The Winona Area Public Schools board voted unanimously Thursday that a school resource officer, assigned by the Winona Police Department, will no longer work in the WAPS district starting in 90 days.
Within 60 days, Superintendent Annette Freiheit is expected to present the board a temporary safety plan based on what format the new school year will start with because of the COVID-19 pandemic.
The plan will be focused on resources related to counseling, mental health and trauma-informed program guidance resources.
A study group in the district, as approved on Monday during a special meeting, will work through December to examine what resources are available to help support students.
The decision was made after the school board members were contacted by community members who, for the most part, made it clear that they were not comfortable having a police officer in the schools.
School board member Allison Quam shared that she received 85 emails about this topic, with only four expressing a desire to keep the SRO, who is only supposed to step in when illegal behavior occurs.
Quam chatted with the people who were not in support of the end of the contract with the police department.
“What I heard from them was something that each and every one of us are concerned with. And all 81 that are in favor of this are concerned with.

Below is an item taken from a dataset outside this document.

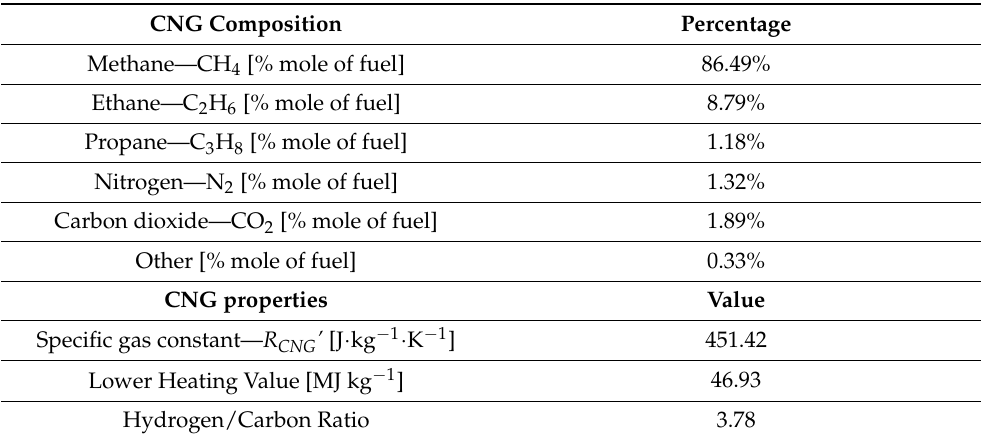
Table 2. Composition and properties of the natural gas considered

And that’s the safety and protection of our children,” Quam said.
She shared that many do not feel safe with the SRO in the building, especially minority students.
Quam hopes that focusing on other resources in the building will help de-escalate situations before they turn harmful and illegal.

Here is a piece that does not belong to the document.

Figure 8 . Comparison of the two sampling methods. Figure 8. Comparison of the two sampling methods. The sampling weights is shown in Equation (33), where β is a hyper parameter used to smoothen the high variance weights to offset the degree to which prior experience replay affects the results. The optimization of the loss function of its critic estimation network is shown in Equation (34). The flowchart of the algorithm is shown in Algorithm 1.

Many board members expressed similar experiences about hearing from community members wanting the SRO removed from the building.
Safety specialists hired by the district are present to help protect students though, along with the current SRO.
New student representative on the board Issara Schmidt said Thursday, “We see two safety specialists at the door when we walk in and they seem to be able to handle anything that occurs in high school on a day-to-day basis. I don’t think it’s necessarily essential to have a Student Resource Officer there.
“Just because our safety specialist, whether there’s a fight or something like that, they’re able to handle that without any real need of a police officer. They also serve other functions in the building as well. But I think on a student perspective, everything that we need as students and everything that happens inside the building can easily be handled by those two people without the need of intervention by police officers,” she said.
A 90-day notice to the Winona Police Department was required to end the contract.